A moral do aborto se mantém a mesma, é o lugar da mulher que se transforma. A adolescente ou a puta dão lugar à vítima. Mas ao contrário do que anuncia a política pública brasileira, não “basta a palavra da mulher”. Assim como há o espectro da mulher aborteira, há o espectro da vítima nos serviços de aborto legal. Para ser vítima, a mulher precisa ter cicatrizes da violência, ter marcas do trauma, dar sinais da rejeição ao corpo, os serviços de aborto legal ainda resistem a cumprir as normas técnicas do Ministério da Saúde e insistem em procedimentos periciais: boletim de ocorrência, comissão de ética ou cortes judiciais. Ela precisa ser aprovada nos testes de verdade: data da última menstruação, detalhes da cena de violência, o que os serviços classificam como “nexo causal” entre o estupro e a exceção ao aborto. O corpo, esse território ambíguo a ser controlado e protegido pelos serviços de aborto legal, é a geografia da inspeção – ou como sustentamos em artigo recente, de práticas periciais sobre a verdade da vítima.
Não há consolo para as mulheres quando o assunto é aborto. E agora não falo mais das adolescentes e das putas de Teresina, mas das mulheres vítimas de estupro de cinco capitais do país, cujos serviços juntos atendem quase a totalidade dos abortos legais do país. A polícia saiu de cena como poder legitimado para investigar o corpo da mulher

para que tenha acesso ao aborto, mas em seu lugar os profissionais de saúde assumiram o poder da investigação. Não há presunção de veracidade na palavra da mulher – é preciso que ela se confesse diante dos guardiões da lei penal, pois somente diante de uma confissão veraz deixará de ser aborteira para ser uma vítima.

Uma mulher ao chegar aos serviços de aborto legal deve lidar com a presunção da mentira. Essa inversão do lugar não se dá por uma intencionalidade perversa dos profissionais, ao contrário, pois são médicos, enfermeiros, psicólogos e assistentes sociais sensíveis ao sofrimento da mulher. No entanto, mulheres e profissionais sobrevivem sob a doutrina da excepcionalidade do aborto: o aborto é um crime, e somente quando a mulher for vítima do acaso ou da violência masculina poderá ela ser protegida em suas necessidades.
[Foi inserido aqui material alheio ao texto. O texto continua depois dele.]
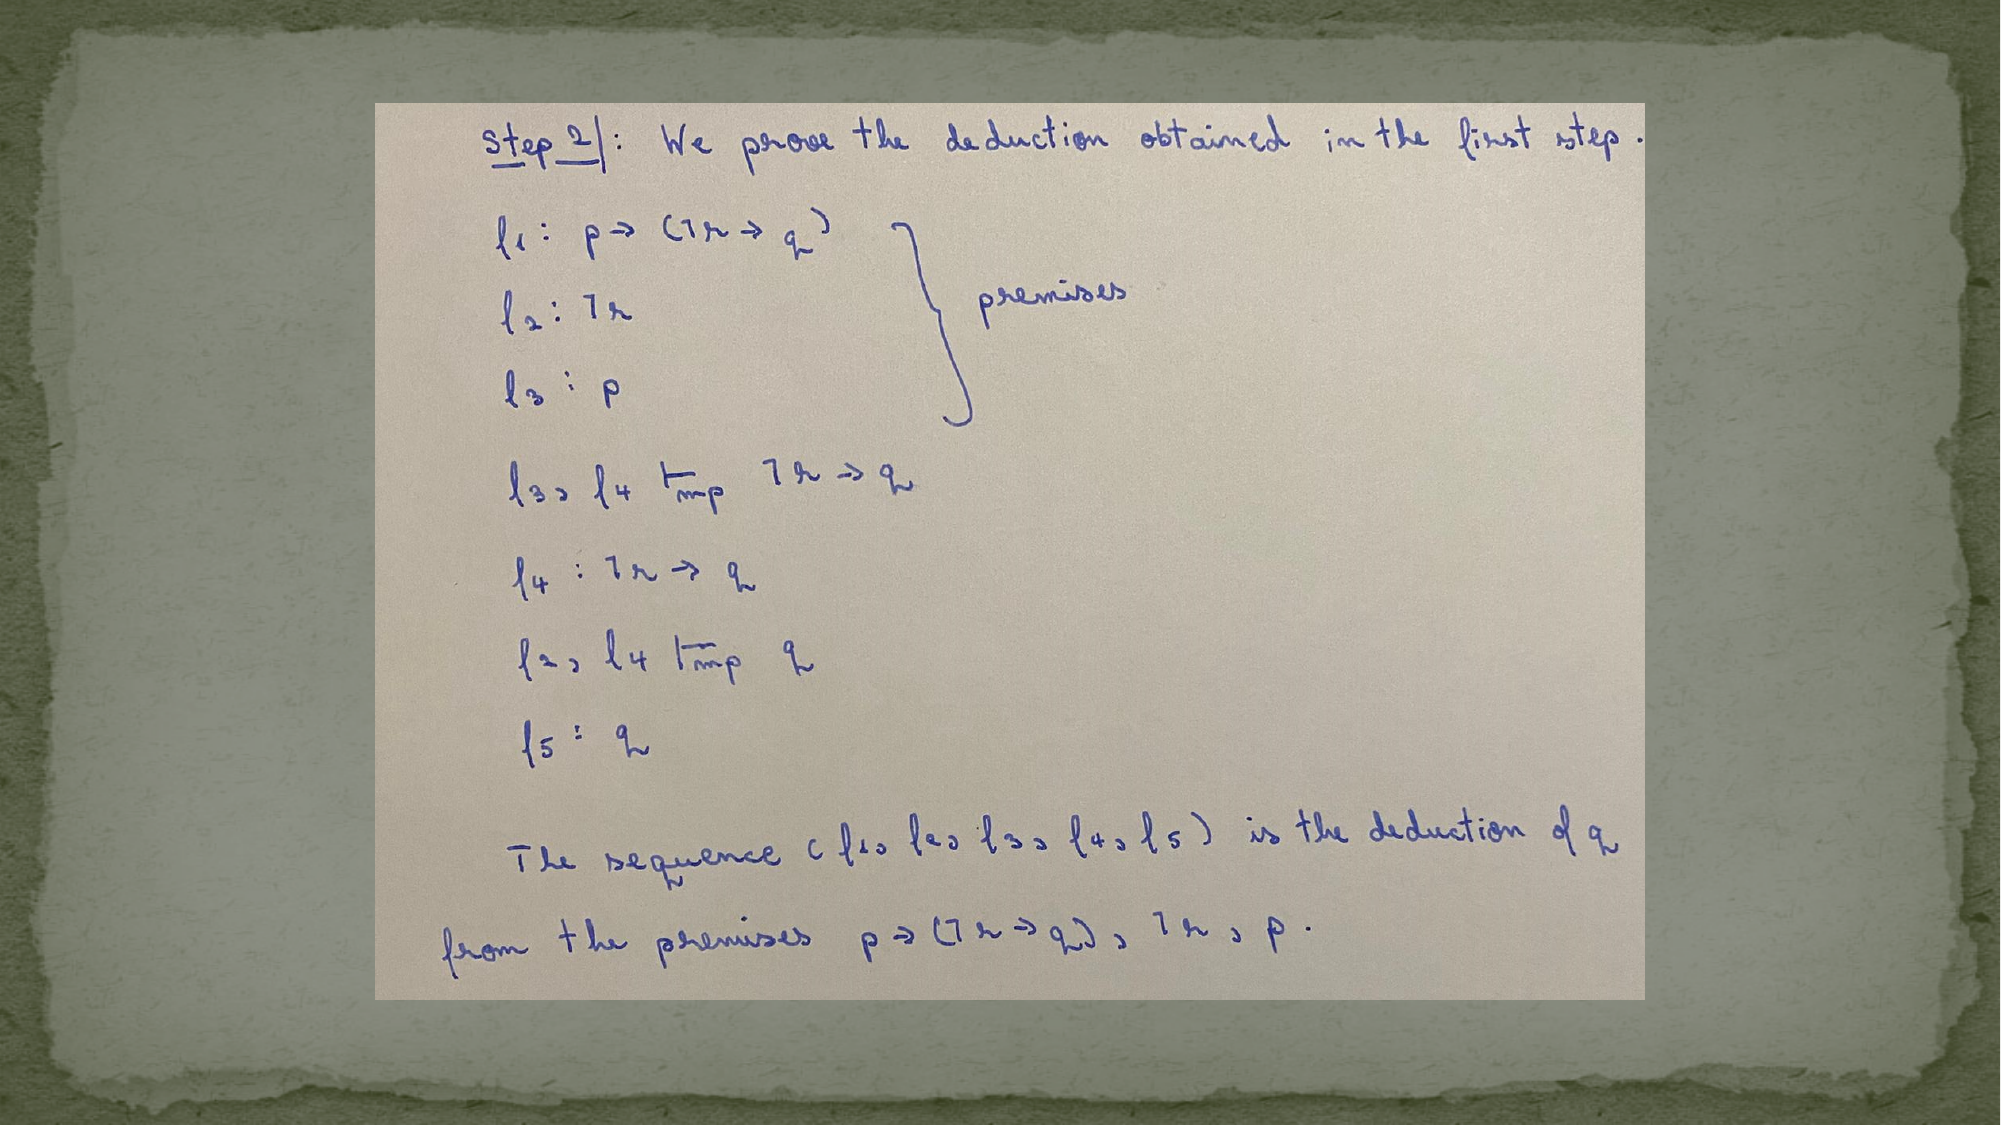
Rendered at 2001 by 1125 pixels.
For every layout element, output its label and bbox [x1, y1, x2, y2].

picture [375, 103, 1645, 1000]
O aborto não muda de status moral, a mulher que se transforma aos olhos de quem a julga – da adolescente ou puta para a mulher vítima. Nesse jogo entre afastamento e compaixão, os direitos são ignorados. A mulher comum – aquela uma em cada cinco que abortou – é ignorada, mas em nome de quê? De uma ordem patriarcal que faz uso de um de seus dispositivos mais poderosos para imposição da regra – o direito penal.